--- Work order 1 ---
In the Paris travel account below, which ice cream flavors did the writer try at the Eiffel Tower?
--- Work order 2 ---
List the musical instruments that the Paris travel account below names for the people around David in Roselli's "Le Triompe de David."

--- Excerpt provided ---
[Start of Attachment]
Ice cream, my dear readers. I know that is what you’re looking for and what I’ve promised. Yesterday our first stop was La Tour Eiffel and I tried Patiche et Citron (Pistachio and Lemon) from a little market on wheels. Sweet, sweet. I may not be able to top that one.
And for our first full day in Paris, it is the Louvre, of course. We must see if Mona Lisa is still smiling and whether “The Wedding at Cana” is still covering the whole wall at the other end of the room and, for the most part, being overlooked. This time we are not astonished by how small the smiling lady is in the grand room. Always before our first visit there in 1981 I had imagined this wonder by Michelangelo to be big, really big. The proportion of painting to wall seems as skewed as my stairwell looked when I only had one family photograph hanging there. What is surprising on this day is that the standing spaces before the woman and the wedding seem equally crowded. It is the day before Bastille Day, so Paris is packed.
We met up with Claire, Nicholas’s friend, at the ticket agency within the metro just outside the door of the Louvre. Claire’s home is in Canada but her mother is working in Hong Kong and her family will soon move there. She and Nicholas met in an architecture summer class at Cornell last summer. The student hostel where she was staying became so rowdy as groups of students came and went that she decided to move into a hotel. Unwittingly, she ended up in the red light district near Montmartre. But she is an amazing girl. She plans simply to “embrace the situation.” I haven’t seen someone with that attitude since my college days. An original flower child, L.L., used to sneak out of Hayden Harris to smoke pot and read poetry on the quadrangle pre-dawn—or so I heard. I was on the goodytwoshoes Judiciary Committee that heard the accusations.
Our group of five arrived early at the Louvre but the waiting lines had already serpentined around the foyer several times. By the time we were ready to enter, Nicholas couldn’t find his ticket. Luckily, a well-dressed man in a suit (who spoke no English or French, it seemed) had found it after, Nicholas surmised, he had pulled it from his back pocket along with his cell phone. Some situations require only hand signals. Before the visit ended, Claire had totally lost her ticket. But she and Nicholas, future architects, both had good excuses. They were preoccupied with what they would do to best use their time inside. Nicholas planned to record his impressions with his cell phone, and Claire carried a sizeable sketch pad and several colored pencils. Juggling equipment can be a bit of problem.
In 2006 when we first brought Nicholas, cameras were still frowned upon. You dared not leave your flash on by mistake. We saw flashes going off rather frequently in the large crowds and no sign of irate docents. A buzzer would go off if you leaned a little too far over into the roped-off area of a painting. It happened to me once this time when I was photographing the info about Roselli’s “Le Triompe de David.” If I had seen this wonderful depiction before of David in his dress holding the giant’s head by his hair, and the persons around David holding musical instruments (cymbal, flute, lute, triangle—that’s my best guess at what they were), I couldn’t remember it. I was so taken with the painting that my daughter Teresa had to point out to me that I had triggered a buzzer.
[End of Attachment]
--- Data shown ---
[Start of Attachment]
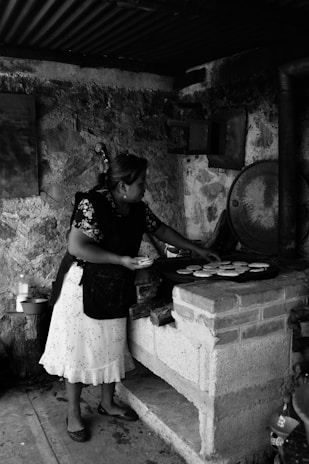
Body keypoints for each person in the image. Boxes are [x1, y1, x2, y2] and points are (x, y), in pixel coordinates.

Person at [39, 153, 219, 442]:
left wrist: (196, 249)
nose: (145, 187)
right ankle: (73, 412)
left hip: (113, 284)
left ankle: (108, 402)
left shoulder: (136, 208)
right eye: (141, 182)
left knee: (111, 343)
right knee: (78, 351)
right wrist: (121, 259)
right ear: (123, 186)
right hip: (82, 285)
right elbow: (77, 246)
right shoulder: (92, 203)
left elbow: (160, 230)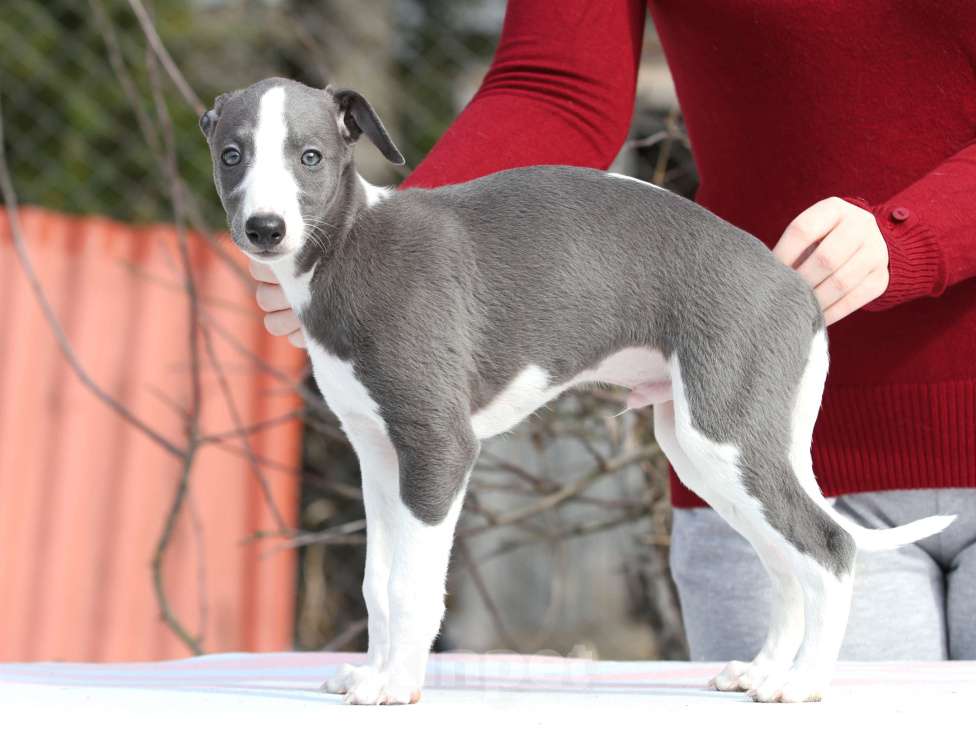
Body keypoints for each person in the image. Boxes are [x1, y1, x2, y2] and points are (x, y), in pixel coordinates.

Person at [251, 1, 976, 660]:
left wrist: (914, 237)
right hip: (742, 411)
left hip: (756, 340)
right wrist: (387, 265)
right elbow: (556, 86)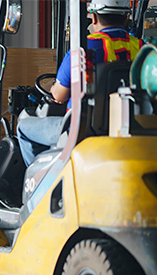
[End of Attachment]
--- Task answer 1 ---
Pistachio and lemon (Patiche et Citron).

--- Task answer 2 ---
Cymbal, flute, lute, triangle